Posted: 16/11/2020
Political commitments to greater environmental sustainability are translating into policies and legislation in the EU and UK to encourage circular economies: switching from the linear ‘take-make-consume-dispose’ model for products to ‘closed loop’ industrial processes.
Legislating to deal with waste and the environment is not new and current initiatives on the circular economy build on other work done in recent years.

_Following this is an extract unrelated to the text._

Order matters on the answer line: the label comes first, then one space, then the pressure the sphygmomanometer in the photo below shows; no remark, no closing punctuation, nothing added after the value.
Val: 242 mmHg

In 2018 four EU amending directives came into force, requiring transposition into national law by July 2020 of amendments to the 2008 Waste Framework Directive, the Landfill Directive 1999, the Packaging Waste Directive 1994, the End-of-Life Vehicles Directive 2000, the Batteries Directive 2006 and the Waste Electrical and Electronic Equipment Directive 2012. Member states are required to take steps to introduce a waste hierarchy, to encourage reuse and recycling of materials and to ensure recyclable waste is not sent to landfill (targets on recycling municipal waste are 55% by 2025, rising to 65% by 2035 and for packaging 65% by 2025 and 70% by 2030). Landfill is targeted to reduce to 10% of municipal waste by 2035.
In July this year, the UK Government and devolved administrations in Scotland, Wales and Northern Ireland committed to the implementation of the amending directives, through a mixture of legislative and non-legislative action. The Waste (Circular Economy) (Amendment) Regulations 2020 came into force on 1 October 2020 and amended a raft of primary and secondary legislation on waste, to cross-refer to the updated EU legislation and its requirements.

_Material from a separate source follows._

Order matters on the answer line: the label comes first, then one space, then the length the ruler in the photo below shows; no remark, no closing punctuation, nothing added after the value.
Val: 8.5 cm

The European Green Deal, launched in December 2019, is an overarching initiative to encourage economic growth whilst tackling sustainability issues. It has been followed by the Commission’s Circular Economy Action Plan 2020. In September 2020 the Commission released a sustainable products initiative – ‘Inception Impact Assessment Roadmap’ - intended to drive environmental high performance through sustainability principles and requirements for all products and services put onto the EU market.
The circular economy remains on the EU agenda and through a range of plans and initiatives, the Commission has prioritised the following areas: excessive packaging, recovering value from waste, ending the export of waste to non-EU territories, batteries, plastics, construction and ICT equipment, extending the ecodesign directive to non-energy-related products and improving consumer information.

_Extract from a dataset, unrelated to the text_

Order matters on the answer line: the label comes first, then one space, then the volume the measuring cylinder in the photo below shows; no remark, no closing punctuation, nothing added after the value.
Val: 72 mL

The 2019 Single-Use Plastic Directive requires member states to: reduce consumption of food containers and cups; ban products such as cutlery, plates, straws, stirrers and polystyrene food containers; introduce extended producer responsibility for subsequent use and disposal of the products; and introduce separate collection for the purpose of recycling for 77% of products by 2025/90% by 2029. Member states must also introduce penalties for non-compliance. The implementation deadline is July 2021.
In May this year, the Commission also set out plans for a new regulation, in the first half of 2021, updating maximum waste concentration limit values for persistent organic pollutants, which pose particular risks to the environment and health as they concentrate in food chains.
Given the EU’s policy focus, additional legislation in coming years to further promote a circular economy seems likely.
Having left the EU on 31 January 2020, the UK is currently in the transition period which ends on 31 December 2020. During 2020 the UK is treated as an EU member state in terms of the implementation and application of existing and new EU law. From 1 January 2021, existing EU-derived law related to waste and the promotion of a circular economy will continue to operate in the UK as retained domestic law.
The circular economy is on the agenda for UK policy makers as it is for the EU. The UK Government has a ‘resources and waste strategy’ which includes plans to tackle the ‘throw-away’/‘disposable’ mindset in relation to consumer goods and to support and strengthen options for re-use, re-manufacture, repair and recycling; and the devolved administrations have separate plans. In the consumer product context, repair of products raises some legitimate safety concerns, especially if the aim is to enable consumers to perform repairs themselves. That said, with a genuine desire to achieve sustainability, and to accept the potentially adverse impacts that goal might entail for profitability, these highly laudable and necessary structural changes are more than achievable.
Whilst implementation of the Single Use Plastics directive falls after the Brexit transition period and so will not become retained EU law, the UK Government has plans for similar measures.
Brexit is unlikely, therefore, to lead to any immediate or dramatic change in the UK domestic law related to the promotion of a circular economy.
However, looking to the future, this is a policy area in which Brexit on the one hand and devolution on the other raise the likelihood of divergence, in legislative and policy details and in substantive standards, as between the EU and UK nations.
Given the size of the EU market, and that this is a policy area in which the EU is a leading developer of new regulation, compliance with EU standards (which may be over-and-above UK requirements), is likely to continue to be a practical (and often legal) necessity for many businesses.
Product and packaging designers and manufacturers, as well as others in the supply chain, need to engage with this issue to ensure compliance with current legislation and to be ready for the inevitable further steps taken to promote a circular economy.